**Action item**
Resume the discussion of HotSpot scalar replacement and loop unrolling, starting after its last line.

*** Text ***

0x120 is the sum of (2*i+3) for i <- 0..15
the debug build of openjdk has the following additional parameters available:
-XX:+PrintEscapeAnalysis
-XX:+PrintEliminateAllocations
the latter of which is for scalar replacement.
Thanks for posting this, it’s very useful information. :)
So, if I understand correctly you’re saying that the loop unrolling optimisation was missed by the testSimpleAllocation case with scalar replacement?
The real optimization would be for the compiler in both cases to realize that the result will be (10e9 * (2+10e9)) mod (2^32), and it will be the same everytime.
The optimization of adding 288 to the sum for every 16 iterations in the no-allocation case seems like a more limited version of this.
Somewhere in the middle is the fact that doing add %ecx,%edi 16 times in a row is not the best way to multiply by 16 in assembler. :)
I am wildly guessing that the hotspot c2 compiler could pick up on the loop unrolling issue in the simpleAllocation case if it did more passes on the code.
Overall, however, I think this adds emphasis to the relation of the benchmark code and real world code. The performance difference now seems to be from the ability to consolidate the calculation of i+i from 16 times to once, and consolidating 16 iterations of (i%16+3) to a single addition of 288. If similar optimizations can be done automatically in actual algorithms, then we should make sure hotspot unrolls loops as aggressively when doing EliminateAllocations than when compiling the ‘raw’ loop. in the meantime we could consider writing uglier code for better performance. on the other hand, if the same kinds of optimizations as in the benchmark code can’t be done automatically for actual algorithms, then we can start writing beautiful code as soon as Sun releases 1.6u14 happy in the knowledge that one more optimization has been moved from application code to the platform.
and then start waiting for Speculative Lock Elision to show up in openjdk.

*** End of Text ***
*** Material provided ***

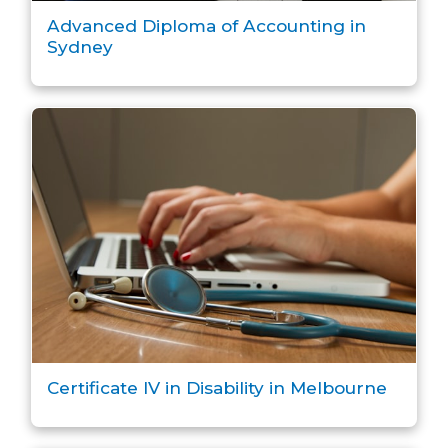
Advanced Diploma of Accounting in
Sydney
Certificate IV in Disability in Melbourne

*** End of Material provided ***

**Reply to the exercise**
“I am wildly guessing that the hotspot c2 compiler could pick up on the loop unrolling issue in the simpleAllocation case if it did more passes on the code.”
Indeed, that was what I was thinking. This seems like the kind of performance bug that should be fixed once the basics of scalar replacement are in place (as opposed to an inherent problem with the scheme).
I also agree that it’s nice to be able to write more natural code and have it perform as well as the hand-optimised version.
A much more extensively vetted benchmark has been published at QCon. (Do locking optimizations word) We looked at EA and found that it offered limited benefits. Those benefits have been improved in _12 version of Sun’s JVM. The deeper danger is the bench maybe measuring biased locking. Biased locking gives a much larger boost than EA does. You need to make sure that BA is turned off.
oops, QCon should read InfoQ.
Hi Kirk,
I think you did not read the blog entry. I did not test locking at all. Escape analysis is used to generate information that can be used for various optimisations. This blog entry only looked at object allocation. Furthermore, JDK 6 Update 12 is too old, you need a build with HS14 at least (JDK 6 Update 14 early access if you don’t want to use a performance release or JDK 7).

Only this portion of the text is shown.